“Fake News” is a very real thing. It is the publication of hoaxes, propaganda, and disinformation purporting to be real news with the deliberate intent to mislead. Many fake news websites originate from Russia, Macedonia, and Romania.
What it is NOT is an editorial from a respected, established newspaper entitled “Better open records”, which supports a bill to give journalists better access to government records.
The Daily Sentinel, which is the local newspaper for Grand Junction, CO, urged moving forward with the bill and called on State Senator Ray Scott to quit delaying the bill and bring it up for a vote. Their exact words were: “We call on our own Sen.

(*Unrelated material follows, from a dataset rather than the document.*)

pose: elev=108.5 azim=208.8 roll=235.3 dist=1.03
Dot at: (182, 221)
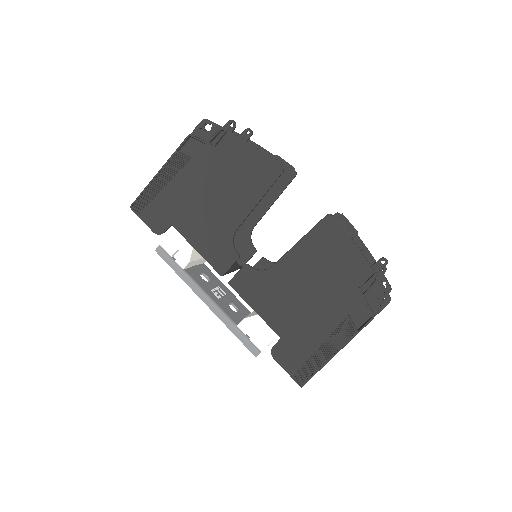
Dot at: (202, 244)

Scott to announce a new committee hearing date and move this bill forward.”
This is how Ray Scott responded:
On Twitter, he said:
We have our own fake news in Grand Junction...
On Facebook, he said:
The very liberal GJ Sentinel is attempting to apply pressure for me to move a bill. They have no facts, as usual, and tried to call me out on SB 40 know as the CORA bill. They haven't contacted me to get any information on why the bill has been delayed but choose to run a fake news story demanding I run the bill.
Jay Seaton, the Sentinel’s publisher, isn’t having any of it.
We are seeing a trend, not just here in Colorado, but that politicians for a variety of reasons have taken to calling very legitimate media entities — whether it be The New York Times, The Washington Post or CNN — fake news...t's intended to delegitimize those sources for news.
Seaton is correct. He is also correct that this smear, which is only used by republicans, constitutes defamation. Seaton said he is going to take his time and decide whether to sue within the next couple of weeks, but I hope he goes forward with it.
If he does, it would set a legal definition of what is considered fake news and what is not. I think a line in the sand has to be drawn. When I write about specific people, I am very careful what I say. I reference everything and make sure my quotes are accurate. I know that if I am not careful, I would get a libel lawsuit. I don’t consider this an abridgement against my First Amendment rights--I can't just make up something about somebody. I have an obligation to be accurate.
I think the same principle applies here. You can’t smear a publication with a clearly-defined label of "Fake News" just because you don't like what they say about you. If politicians can get away with undermining legitimate publications, we won’t have a press for the First Amendment to protect.